Charterhall Circuit Layout

We understand that discussions have taken place in the past regarding its re-use as a circuit and certainly the potential exists to achieve that. However at the present time, no progress has been made. It is not accessible to the general public.


Winfield Circuit in 1997

Winfield Airfield was first used as a motor racing circuit in October 1950. The race winners on that day included some significant figures in the history of Borders and Scottish motor sport. David Murray in a Maserati won the feature race and went on to establish Ecurie Ecosse. Alec Calder, winner of one of the sports car races in a Riley, was Jim Clark’s brother-in-law and Jock McBain of Chirnside, whose MG won the opening race later helped Clark with international class machinery through the Border Reivers team.

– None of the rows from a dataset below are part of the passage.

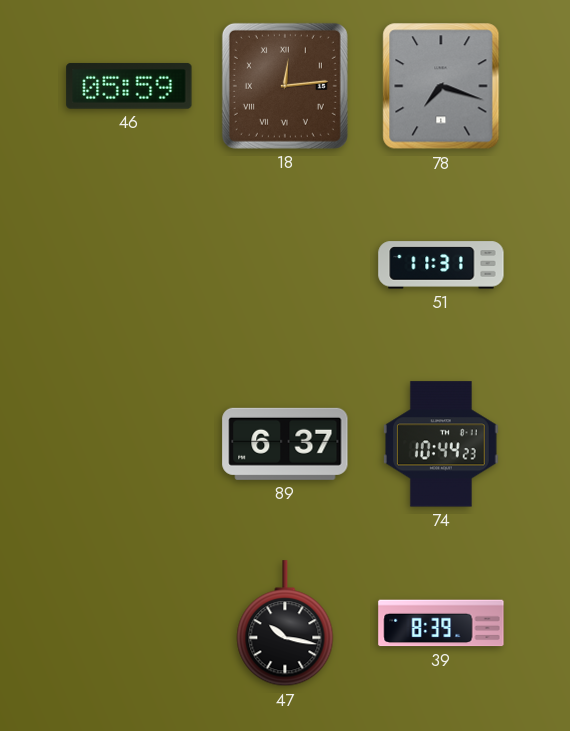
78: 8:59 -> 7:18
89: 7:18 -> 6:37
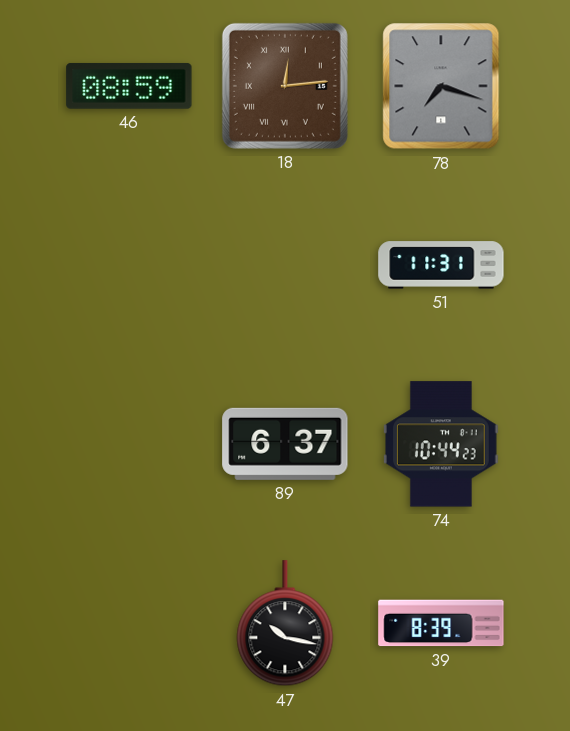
46: 05:59 -> 08:59
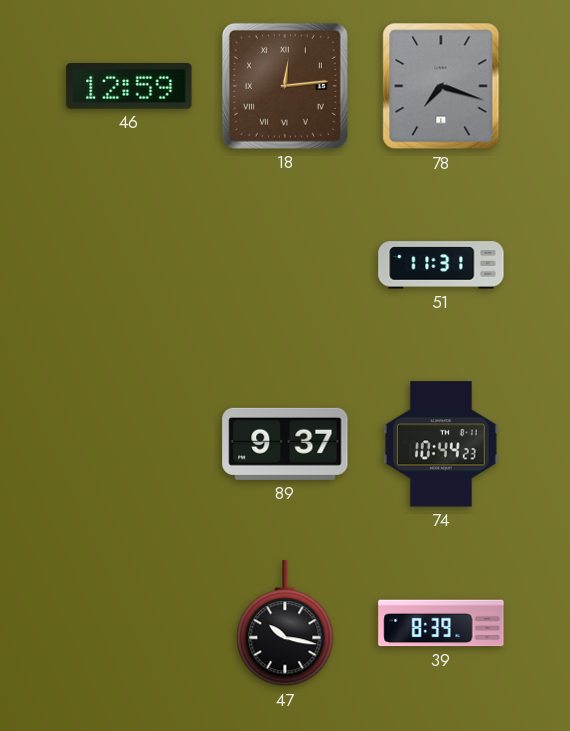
46: 08:59 -> 12:59
89: 6:37 -> 9:37
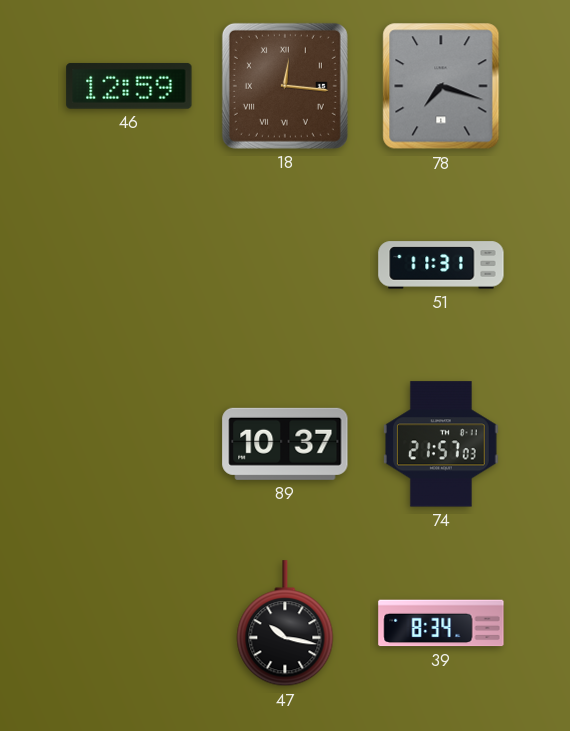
18: 12:14 -> 12:16
89: 9:37 -> 10:37
74: 10:44 -> 21:57
39: 8:39 -> 8:34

Winfield was only used for a few full scale race meetings before it was superseded by Charterhall and eventually closed as a race track in 1952. It was also used for manoeuvring tests and the finish of the Monte Carlo Rally on the seafront at Monaco was simulated there in the 1950s. Local names such as Horndean, Hilton, Copse and Fishwick were given to the circuit’s corners.

After its closure. it continued to be used as a sprint track and a small part of it is still used for autotests today. It is currently owned by a local farmer and used intensively for agricultural purposes. It is also still an airfield, in more regular use than Charterhall, and operated by the local flying club.
Winfield Circuit
By any measure, Winfield is a significant and historic site in the story of Borders and Scottish motor sport and should be treated as such. However it is not accessible to the general public and it is difficult to see how it could best be used.

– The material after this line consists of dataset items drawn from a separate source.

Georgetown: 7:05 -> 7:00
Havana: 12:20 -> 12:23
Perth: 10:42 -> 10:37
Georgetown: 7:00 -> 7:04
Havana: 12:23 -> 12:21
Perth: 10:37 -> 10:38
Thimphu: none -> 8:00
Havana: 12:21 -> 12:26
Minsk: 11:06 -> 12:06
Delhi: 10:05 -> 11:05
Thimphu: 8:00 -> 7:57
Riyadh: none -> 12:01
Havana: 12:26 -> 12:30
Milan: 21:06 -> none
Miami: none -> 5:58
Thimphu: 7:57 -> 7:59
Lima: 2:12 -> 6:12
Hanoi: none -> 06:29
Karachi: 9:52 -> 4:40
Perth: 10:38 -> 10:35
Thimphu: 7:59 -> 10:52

We are aware that other former venues and facilities exist and are occasionally still used throughout the Borders area for motor sport. Stobs Camp (single venue rallies and sprint track), Ashkirk (autocross venue) and Crichness Farm (consistency hill climb) are the most familiar and have interesting histories as have various forest stages. We have not been able to evaluate these in any detail but they undoubtedly contribute to the richness of the area’s motor sport heritage and have the potential to be incorporated in future proposals.


We are aware of 33 motor sport events taking place in the Borders area during 1997. These are organised by Berwick and District Motor Club, Border Ecosse Car Club and Hawick and Border Car Club. Of these events there are 14 road rallies, 13 autotests, 3 stage rallies and an autocross, classic trial and historic rally. Although some of these are relatively minor, they do represent the continuing interest and commitment to motor sport in the Borders.

It is understood that a number of the autotest events are held at Winfield. Two of the stage rallies are held at Stobs Camp and Charterhall respectively. The Charterhall Stages Rally held on 14 June 1997 attracted up to 600 spectators. It is considered that these stage rallies have the potential to make a greater contribution to the picture of Borders motor sport but it is acknowledged that road rallies are very much club affairs with no potential for attracting spectator interest.

We are also aware that national events use the Jim Clark Room and Newtown Street as a stopping point. Recent visits have included the FIVA Historic Rally, LE JOG, and the Ecosse Tour. The RAC Centenary Historic Rally will visit in September. At the present time, there does not appear to be an appropriate and effective mechanism for publicising or promoting these visits.


The combination of the Jim Clark Room, the Trail, historic sites and present day motor sport events represents a considerable resource for the Borders and for the Duns area in particular and is the basis of the Scottish Motor Sport Initiative. There is no doubt that improvements could be made to individual facilities, venues and events but the real potential lies in the totality and uniqueness of what is there and how it can best be developed.